* Task directions
Search each line below for the word "down" and list those that contain it.
[Opening Data shown section]
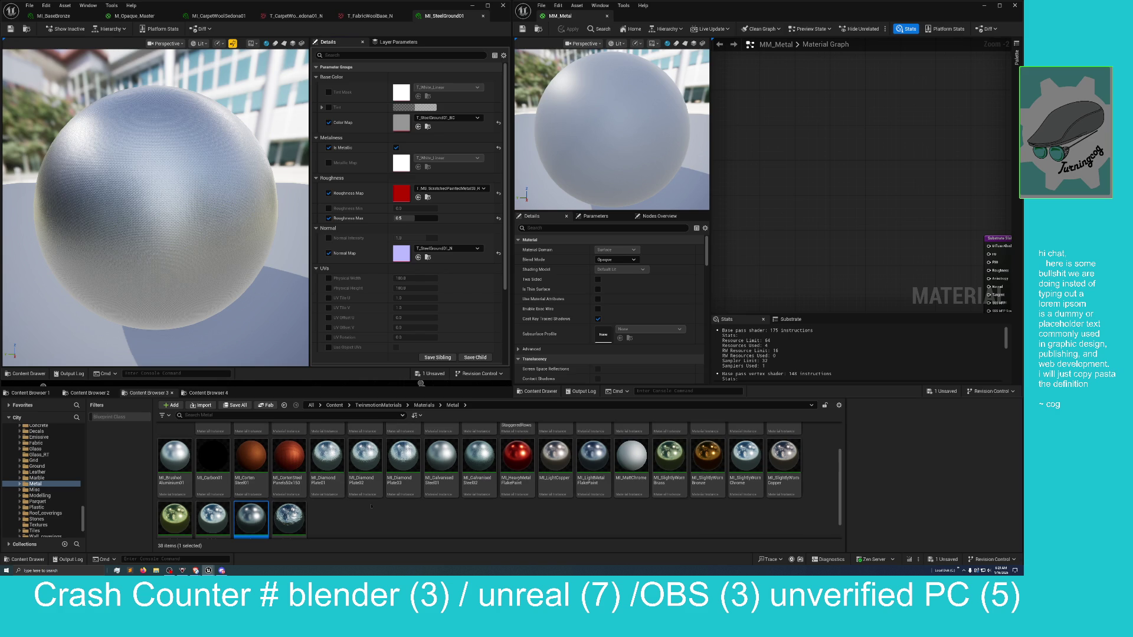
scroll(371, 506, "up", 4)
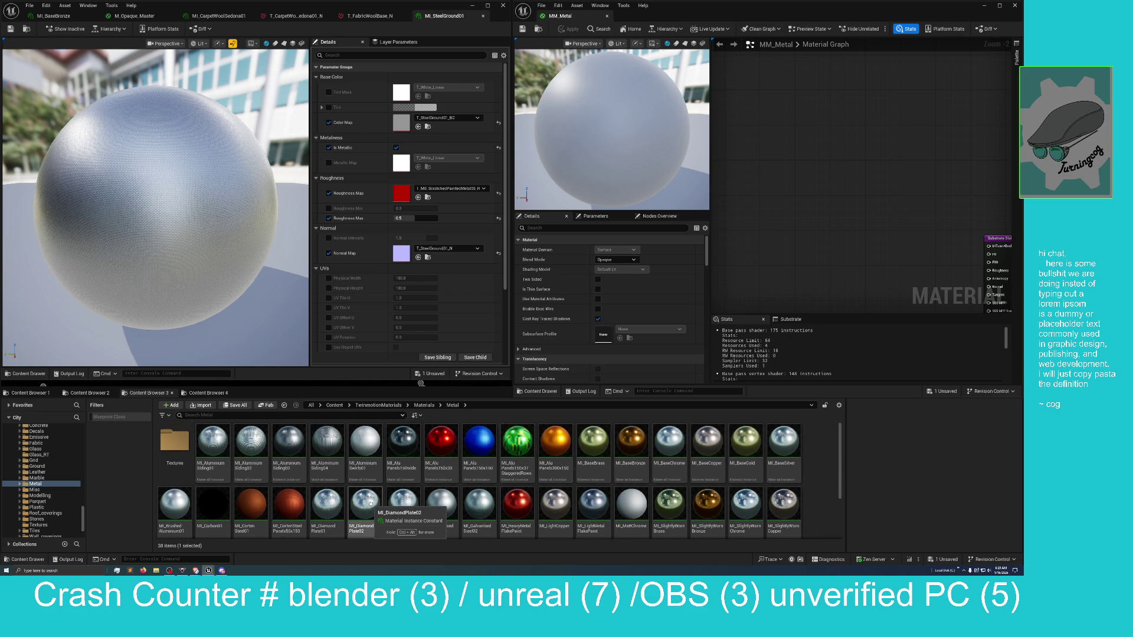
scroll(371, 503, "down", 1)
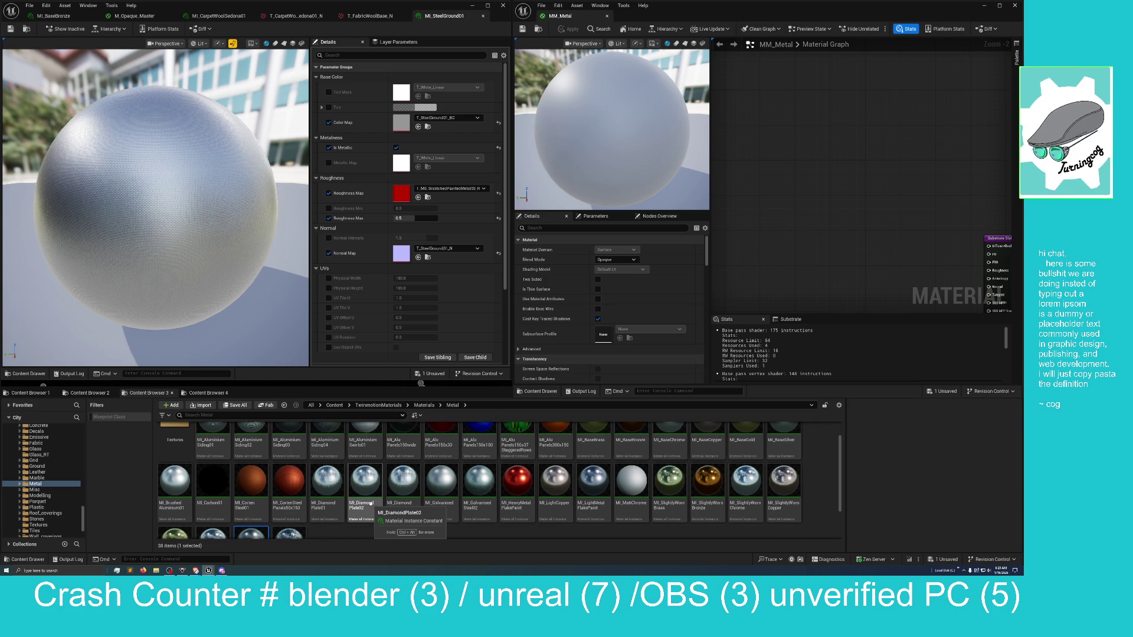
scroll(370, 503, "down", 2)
[Closing Data shown section]
* Output below
scroll(371, 503, "down", 1)
scroll(370, 503, "down", 2)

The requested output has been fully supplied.